## Exercise aim
Search the data below, and report every line in which "camera" occurs.

## Material for this exercise

++++++++++

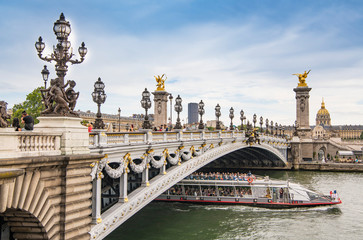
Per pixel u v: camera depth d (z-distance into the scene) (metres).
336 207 58.31
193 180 62.31
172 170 42.41
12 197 17.08
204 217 52.06
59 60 21.52
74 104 22.45
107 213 29.36
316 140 140.50
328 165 116.00
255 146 84.50
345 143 182.12
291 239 42.81
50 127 21.00
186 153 48.53
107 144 28.25
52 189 19.69
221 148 60.62
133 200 32.94
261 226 47.84
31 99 74.44
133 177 40.75
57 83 21.42
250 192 60.84
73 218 20.92
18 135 17.78
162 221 49.75
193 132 48.91
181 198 61.50
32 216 19.08
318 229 46.72
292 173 109.75
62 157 19.81
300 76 137.50
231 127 71.12
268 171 115.25
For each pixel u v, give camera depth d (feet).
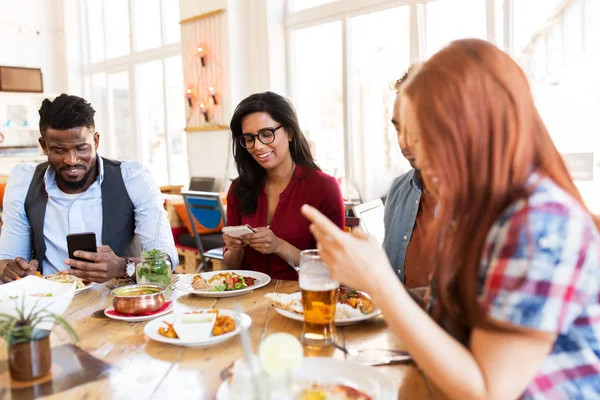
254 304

++++++++++

## Result of the exercise
Per pixel u v: camera depth d (z-distance into the scene) (metres).
For each pixel u v, give camera depth d (feet).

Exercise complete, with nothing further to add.